Una fechoría de ese tamaño no sólo se explica por treinta monedas, como tampoco la de Judas Iscariote, tampoco porque lo haya decepcionado el jefe y compadre, como apuesta Amos Oz que sucedió con Iscariote. El tipo es un adicto que rechaza la vida consciente, que la mata a través de la droga, un adicto al poder que es esa otra droga que aleja de la pequeñez esencial de cada quien porque esa limitación con la que todos cargamos sólo la trasciende el amor: el amor a un ser concreto, el amor a la verdad. Para traicionar así es necesario adormilar hasta la extinción la lucidez. Ese capítulo alucinante embriaga al lector que encuentra en sí mismo la tentación del mal, que encuentra en sí mismo (Dr. Jekyll y Mr. Hyde) los demonios que perdieron a Yago, a Sade… La literatura de Leñero, ahora catártica, alcanza las cumbres de los grandes poetas que tuvieron el valor de descender a los infiernos. Y ya ni siquiera el traidor de la historia será consciente de que se ha autosentenciado como una criatura servil por el resto de sus días.

Escribir un libro como Los periodistas exige creer, una fidelidad esencial a la búsqueda de la verdad que puesto que se la ha encontrado es un yugo liberador. Por eso en sus trabajos sobre la realidad política, Vicente Leñero no ha cedido nunca a la quimera del poder y puede mostrar a los poderosos en lo que tienen de banal y, a veces, de grotesco. Elegir es renunciar, escribió Gide en su Diario, y tomar el partido de la fe que se resuelve en esperanza y se ratifica en caridad es una renuncia a Satán.
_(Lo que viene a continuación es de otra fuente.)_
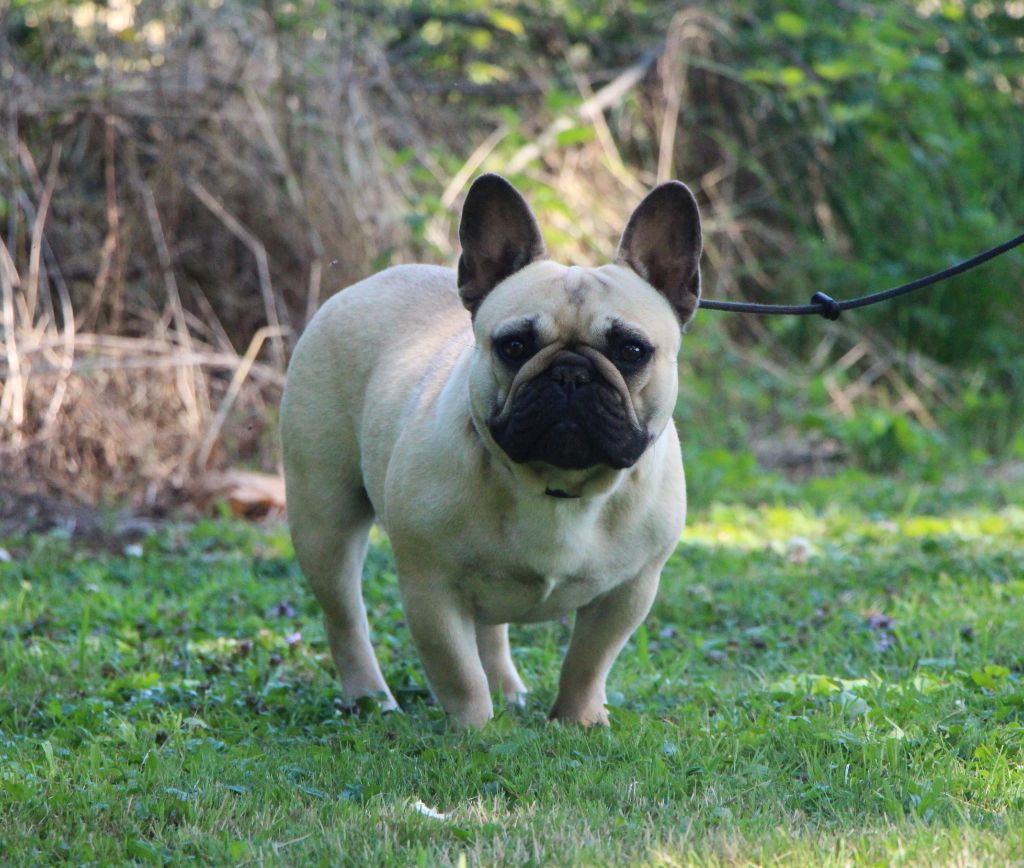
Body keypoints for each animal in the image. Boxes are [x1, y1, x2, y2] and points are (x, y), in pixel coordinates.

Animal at [280, 175, 704, 724]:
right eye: (514, 347)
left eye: (632, 351)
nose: (570, 374)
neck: (557, 486)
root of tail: (363, 285)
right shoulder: (431, 588)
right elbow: (458, 673)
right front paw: (475, 730)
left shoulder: (629, 590)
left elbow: (588, 662)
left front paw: (579, 721)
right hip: (324, 520)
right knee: (345, 615)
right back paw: (371, 699)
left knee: (490, 632)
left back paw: (508, 690)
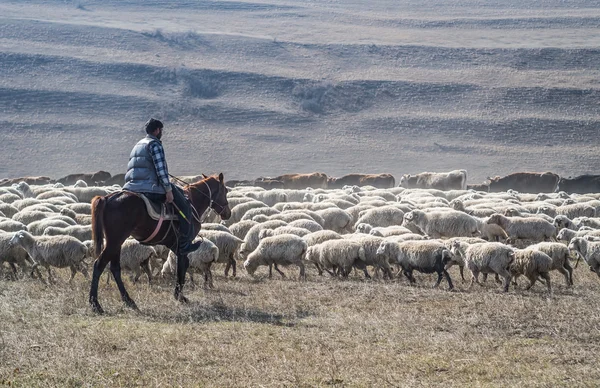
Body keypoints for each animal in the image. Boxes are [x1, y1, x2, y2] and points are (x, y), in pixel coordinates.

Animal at [88, 174, 230, 314]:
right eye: (225, 190)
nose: (228, 213)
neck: (193, 201)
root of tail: (107, 198)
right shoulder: (184, 245)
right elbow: (182, 267)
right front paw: (180, 296)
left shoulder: (175, 246)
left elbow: (181, 266)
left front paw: (179, 294)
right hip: (115, 240)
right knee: (99, 265)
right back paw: (95, 304)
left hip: (116, 242)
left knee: (115, 268)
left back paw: (129, 301)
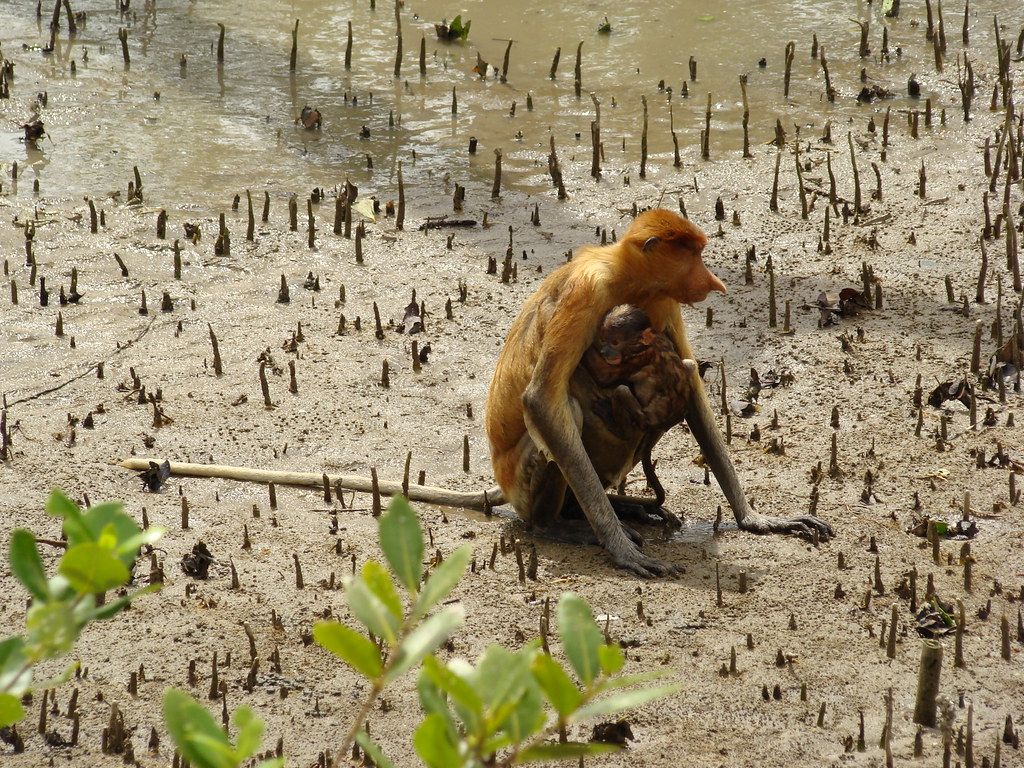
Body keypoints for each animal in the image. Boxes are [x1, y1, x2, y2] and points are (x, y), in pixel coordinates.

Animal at [485, 208, 833, 576]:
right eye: (693, 254)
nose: (714, 282)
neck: (624, 277)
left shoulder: (663, 298)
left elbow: (690, 380)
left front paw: (757, 519)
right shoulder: (587, 291)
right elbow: (539, 399)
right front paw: (624, 551)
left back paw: (621, 507)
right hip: (521, 482)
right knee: (569, 414)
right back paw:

Escribieron dos miembros del Instituto de Frankfurt que el cristiano o es contestatario o es un traidor, o entra por la puerta estrecha o reniega del reino porque si algo rechaza es la conformidad, el aceptar que exista injusticia en el mundo, que los unos se sienten sobre los otros, que el paraíso esté en otra parte porque aunque fuere así, tendría que luchar denodadamente por su construcción en la tierra. La obra de Leñero hace presente la dificultad de ser cristiano pero, también, la inefable felicidad del cristiano: la lucha a lo largo de la existencia por la construcción de la fraternidad, ese último postulado de la revolución francesa que no se ha logrado en ningún Estado, pero que ha sido la luz que han irradiado unos cuantos y pocos seres.

Leñero, uno de ellos. l


* Escritor nacido en La Habana, Cuba (1942), pero integrado a la vida cultural mexicana desde su juventud. Es egresado de la Universidad Iberoamericana, ha cultivado la dramaturgia, la narrativa y el ensayo. Además de profesor, es el ómbudsman del televidente en Canal 22.